In “Teachings of The Prophet Joseph Smith,” compiled by Joseph Fielding Smith (1976 Deseret Book Co.) pp. 119 – 120, the Prophet was asked: Do the Mormons believe in having more wives than one? He answered: No, not at the same time But they believe that if their companion dies, they have the right to marry again. But we do disapprove of the custom, which has gained in the world, and has been practiced among us, to our great mortification, in marrying in five or six weeks, or even in two or three months, after the death of their companion. We believe that due respect ought to be had to the memory of the dead, and the feelings of both friends and children.” But, in a footnote in the text, we read:
“Notwithstanding this remark about due respect for both the living and the dead, the Prophet varied from this view in counseling his brother Hyrum. Hyrum Smith’s wife Jerusha, died in October, 1837, leaving an infant daughter and a large family of small children. The Prophet told his brother Hyrum that it was the will of the Lord that he should marry without delay and take as a wife a young English girl, named Mary Fielding, who had joined the Church through the preaching of Elder Parley P. Pratt in Toronto, Canada. Hyrum accepted this counsel from the Prophet and Mary Fielding became his wife and the mother of President Joseph F. Smith, who was born November 13, 1838.”
According the Ensign article, the grieving and mourning process is unique to the individual. Social protocol used to be a widow or widower was to wait a year before dating again. Modern input is for the grieving to date and/or remarry whenever they feel inclined to do so. One more example. Bryant S. Hinckley, father of President Gordon B. Hinckley, was married four times. First to Christina Johnson in 1893 and had 11 children. Married 1893 – 1908. Christina died after 14 years of marriage (Due to physical stress of having 11 children in a 14 year period?) Then about nine months later to Ada Bitner in 1909 and had 4 children ( including President Hinckley) Ada died in 1930. Then in early 1932 he married May Green, who died 1943. Finally, he married Lois Anderson in 1944. The “waiting period” between each successive marriage ranged from 9 months to about 18 months. We could well argue that had Bryant not remarried, we wouldn’t have had Gordon B. Hinckley. Still, I believe in his biography even President Hinckley struggled to understand why his father remarried so quickly after his own mother’s death.

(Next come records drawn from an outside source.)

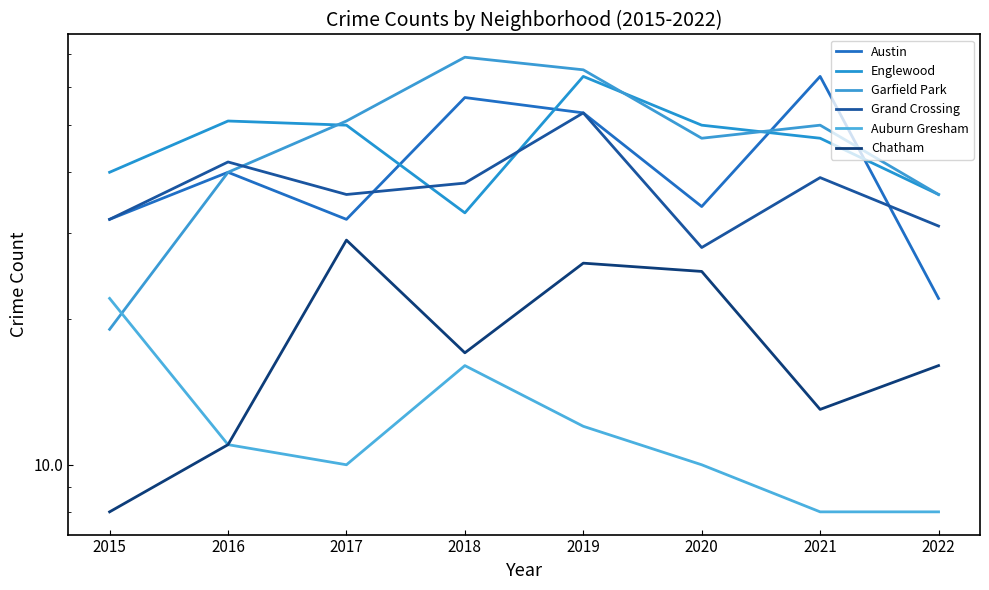

What is the difference between the maximum and second lowest values in the Austin series?

31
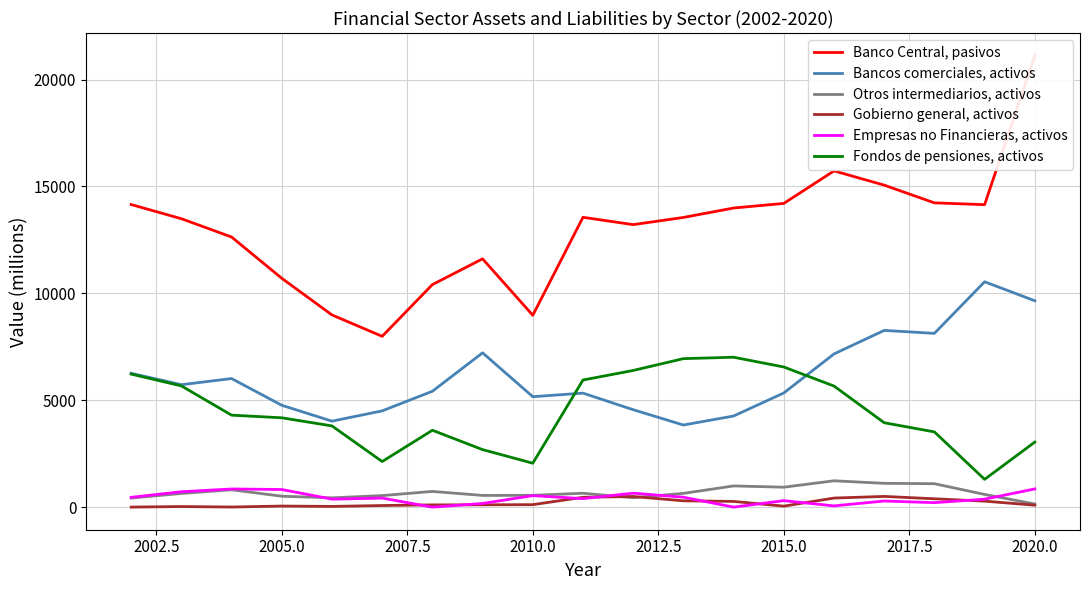

True or false: Gobierno general, activos and Banco Central, pasivos cross at least once.

False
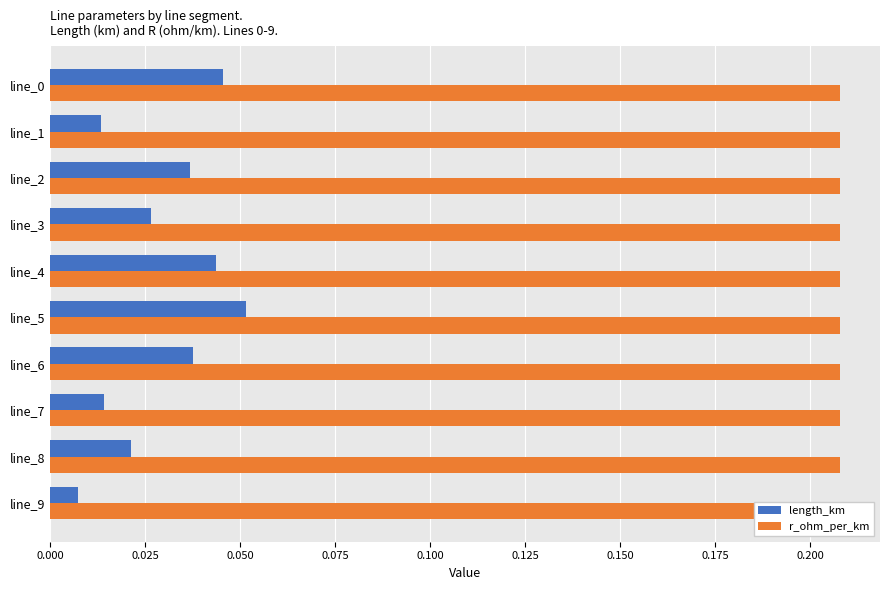

Reading right to left, list all the values displayed in this chart.

length_km: 0.0	0.0	0.0	0.0	0.1	0.0	0.0	0.0	0.0	0.0
r_ohm_per_km: 0.3	0.3	0.3	0.3	0.3	0.3	0.3	0.3	0.3	0.3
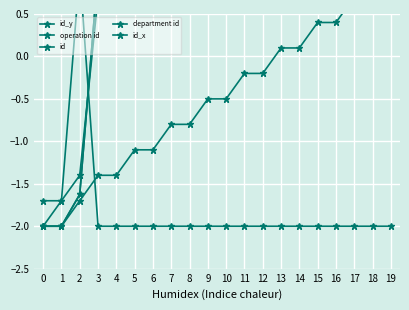

List the series in order of their peak value, lowest first.

id_y, operation id, id, department id, id_x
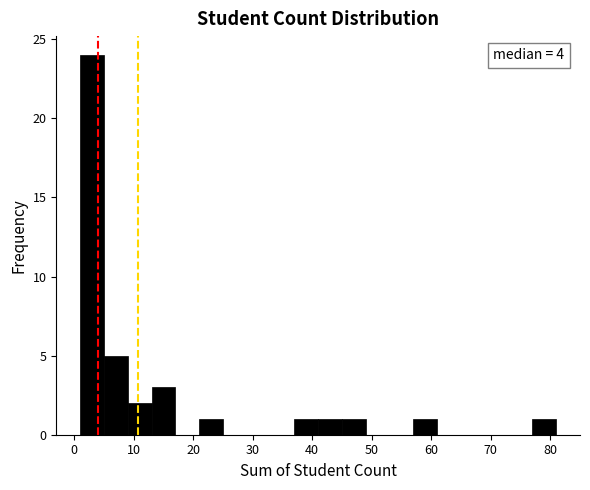

Which range on the x-axis has the tallest bar?

1 to 5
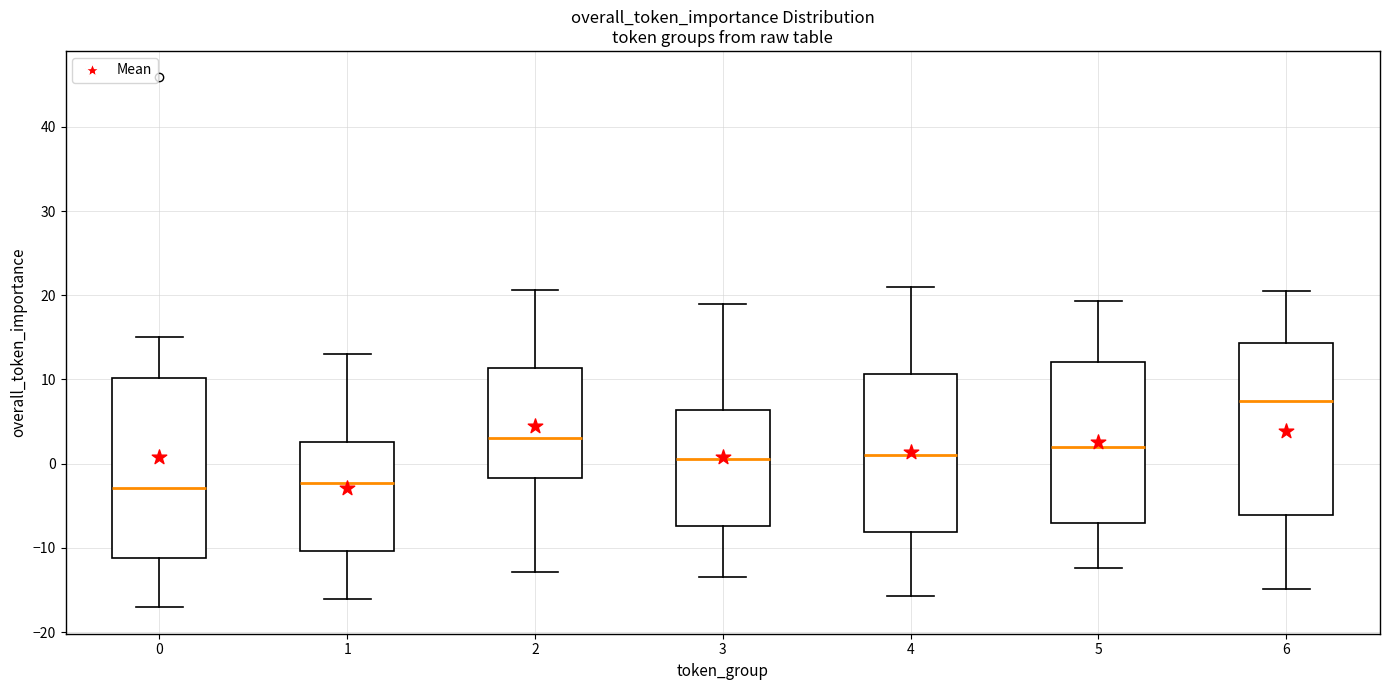

Reading left to right, read every box against the y-axis: the position of its median line, the range the box covers, and the ends of its whiskers. The values are not printed on the chart, so give them approximately, as read against the axis.

0: median -3, box -11 to 10, whiskers -17 to 15
1: median -2, box -10 to 3, whiskers -16 to 13
2: median 3, box -2 to 11, whiskers -13 to 21
3: median 1, box -7 to 6, whiskers -13 to 19
4: median 1, box -8 to 11, whiskers -16 to 21
5: median 2, box -7 to 12, whiskers -12 to 19
6: median 7, box -6 to 14, whiskers -15 to 20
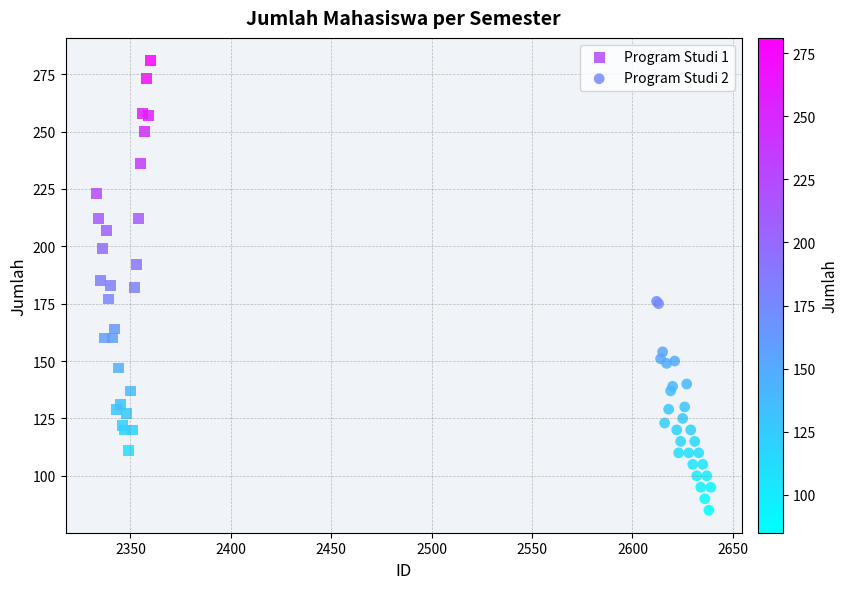

What are all the series names shown in the legend?

Program Studi 1, Program Studi 2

By all accounts, it seems JFS and Bryant Hinckley were good, honorable men. But their propensity to re-marry (along with more modern apostolic example) almost seems to imply it is good to be married as much of our adult life as is reasonably possible. Or does it? I don’t know if we’ve ever actually been told to be married as much as possible. Elder Scott certainly doesn’t fit that pattern. Also, in each case, the wives beyond the first knew their groom was previously sealed to another wife. For those who think we’ll have unfettered agency in the next life, what are the implications of knowingly entering into a sealing ordinance in mortality knowing your spouse is sealed to another person? Would one expect to “renege” on the sealing ordinance on the afterlife when one had consented to it in mortality, knowing full well one’s spouse was sealed to another?